Well, after stumbling over a few bales of hay, elbowing a couple of pre-teen girls and narrowly avoiding a head-first dip into the giant pumpkin bin, we succeeded in securing the largest, orangey-est, most gorgeous two pumpkins, if I do say so myself. We happily went on to enjoy an such a fantastic picnic on the beach that we neglected to realize that it would mean not getting home to start the carving until very late! Seven long, infomercial filled, exhausting hours later (including ice cream breaks), this is what I got:


To do this, we printed out a logo image in grayscale and taped it to the pumpkin. Then I used an exacto knife to make perforations along all the lines I wanted to carve. Exacto blades (that were completely dull by the time I was halfway through) were used for almost the entire thing, with the help of a sharp paring knife for some of the clean up. I used a serrated steak knife for the lid, of course. The texture in the negative space is a familiar one I'd done before in making this watch carving a few years ago from a bar of soap. I love exacto knives. Exacto knives and silicone spatulas. And puppies.

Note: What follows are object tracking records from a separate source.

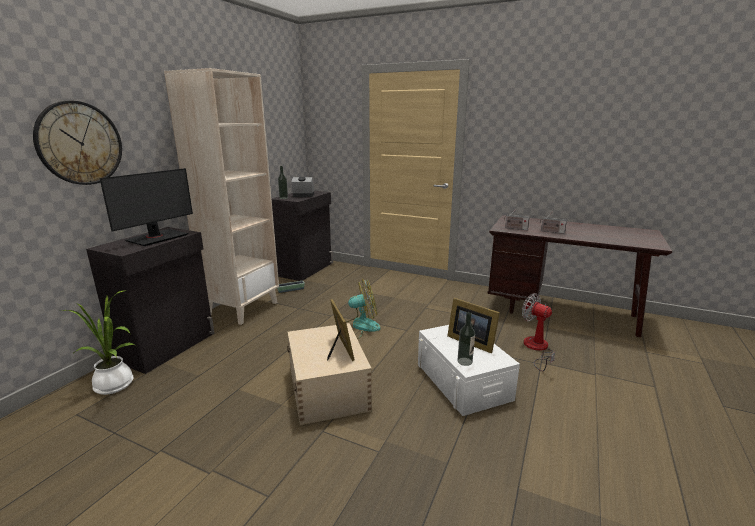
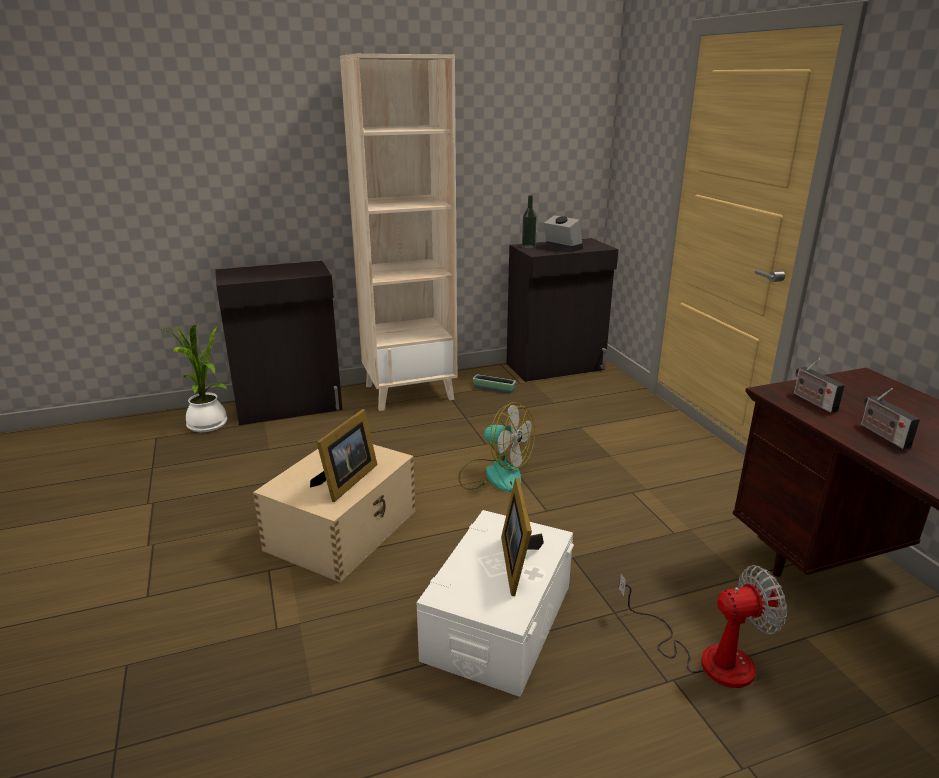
camera: 45 degrees right, 5 degrees up
wall clock [33,101,122,185] -> none
monitor [100,168,193,246] -> none
bottle [458,312,475,366] -> none
fan [522,294,555,371] -> fan turned 75 degrees clockwise [619,565,787,688]

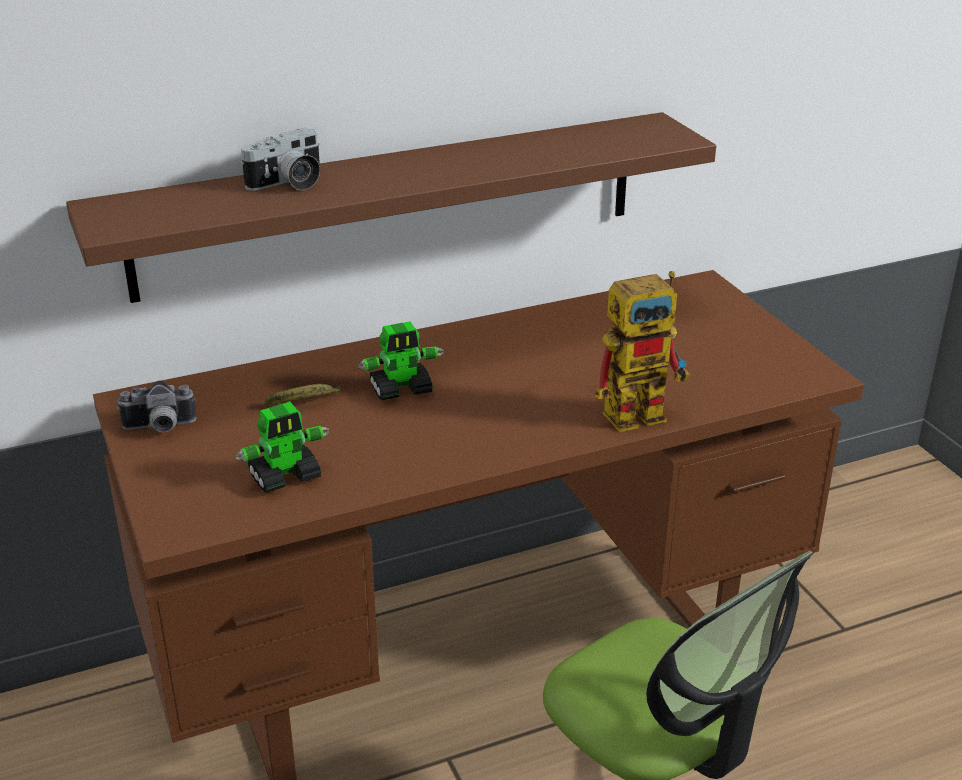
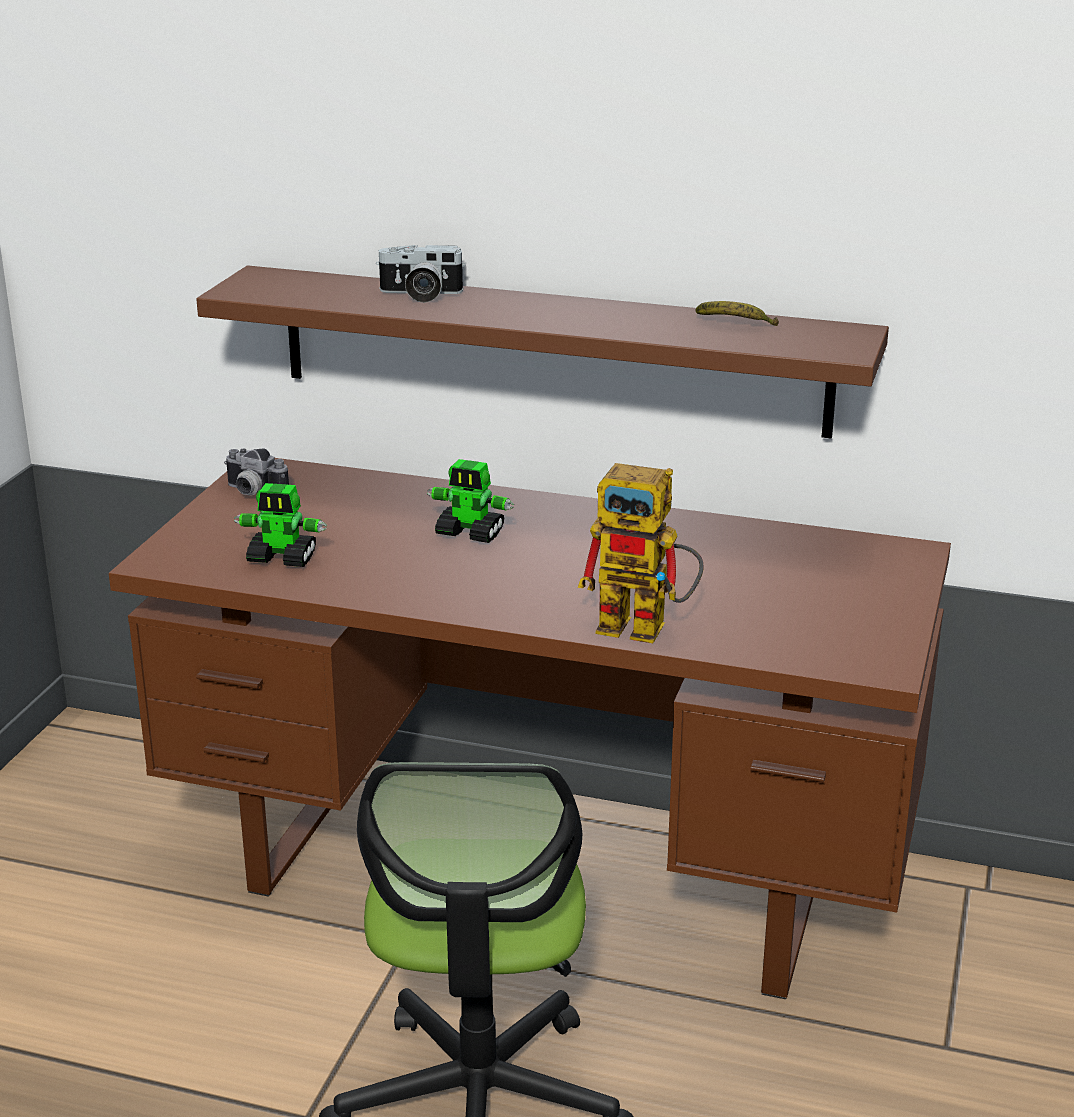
camera: 40 degrees right, 5 degrees down
banana [265,384,340,404] -> banana moved to [695,301,779,326]

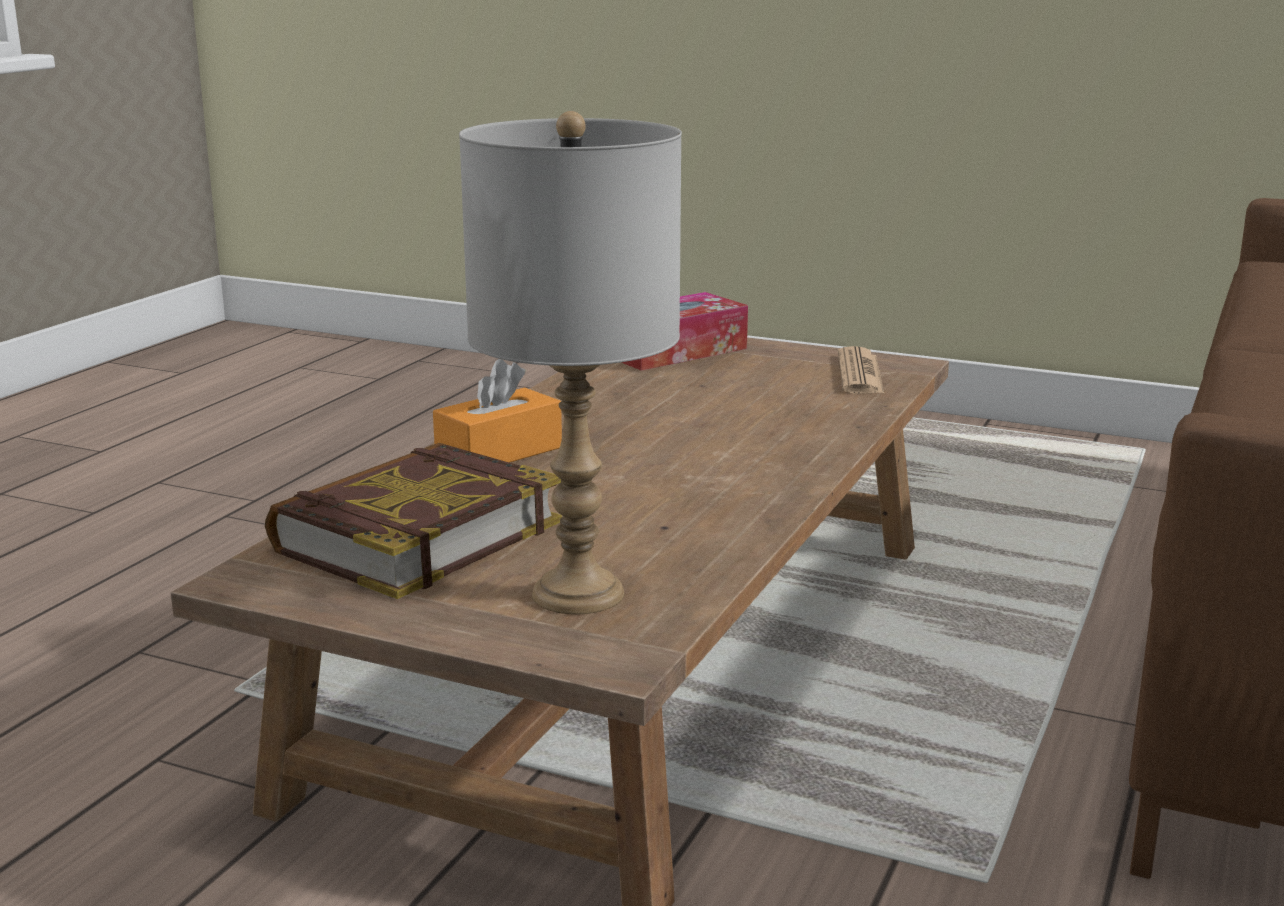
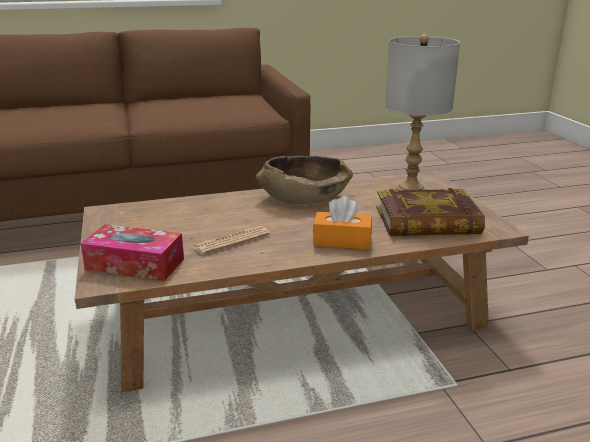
camera: 130 degrees left, 5 degrees up
newspaper [838,346,884,394] -> newspaper moved to [193,226,270,255]
none -> brown bowl [255,156,353,204]

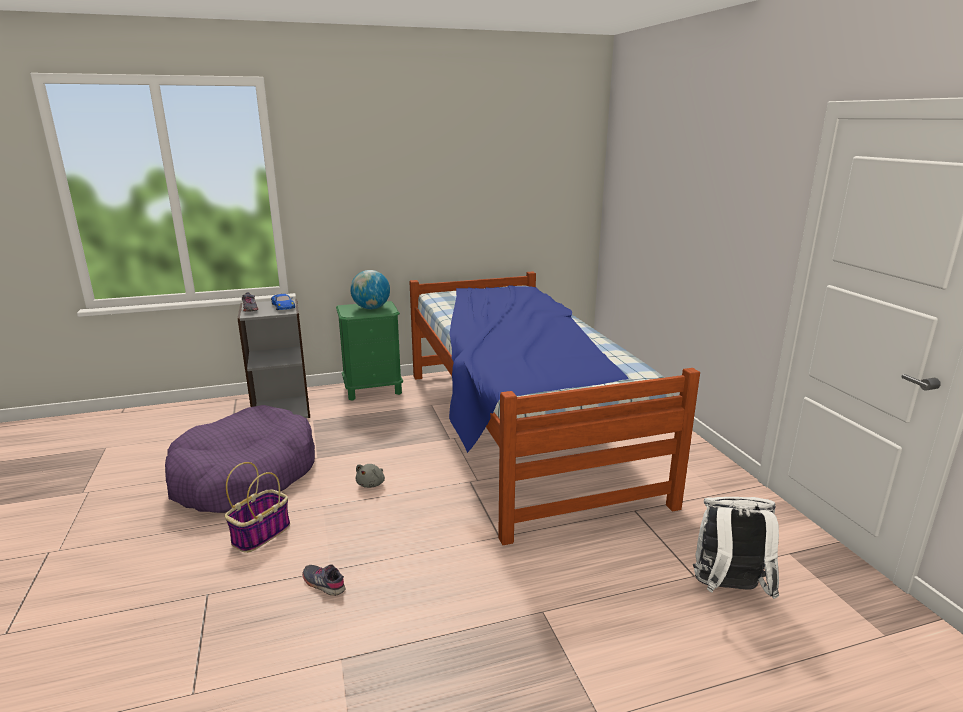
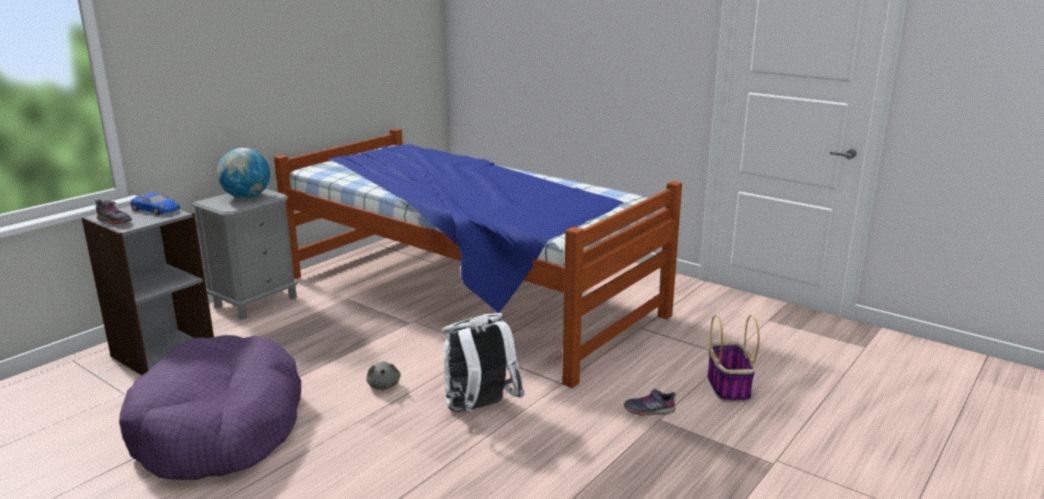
camera: 35 degrees left, 0 degrees up
basket [225,462,290,553] -> basket moved to [707,314,759,402]
grey shoe [302,564,345,596] -> grey shoe moved to [624,389,676,416]
green nightstand [336,301,403,401] -> grey nightstand [192,189,298,320]
white backpack [693,497,779,599] -> white backpack moved to [443,313,525,412]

Oh yeah, the pumpkin seeds! Well these were a total bonus. I haven’t carved a pumpkin in years, I almost  threw these away as an afterthought. Glad I didn't, because I'm chomping on them right now. Here they are, all dressed up and yummy!


 
Cinnamon-Sugar Roasted Pumpkin Seeds

1 1/2 cups pumpkin seeds
2 tablespoons melted butter (or olive oil)
2 tablespoon granulated sugar
1 teaspoon cinnamon
1/2 teaspoon nutmeg
1/4 teaspoon salt

Preheat oven to 350°F. Wash pumpkin seeds and lay out on a paper towel on a cookie sheet to dry. In a medium bowl, toss the seeds with the melted butter, coating thoroughly. Add the remaining ingredients and toss. Spread the seeds out evenly across a baking sheet lined with foil. Bake for 30 minutes, or until the seeds are golden brown. Stir the seeds every so often while they're baking, so that they toast evenly.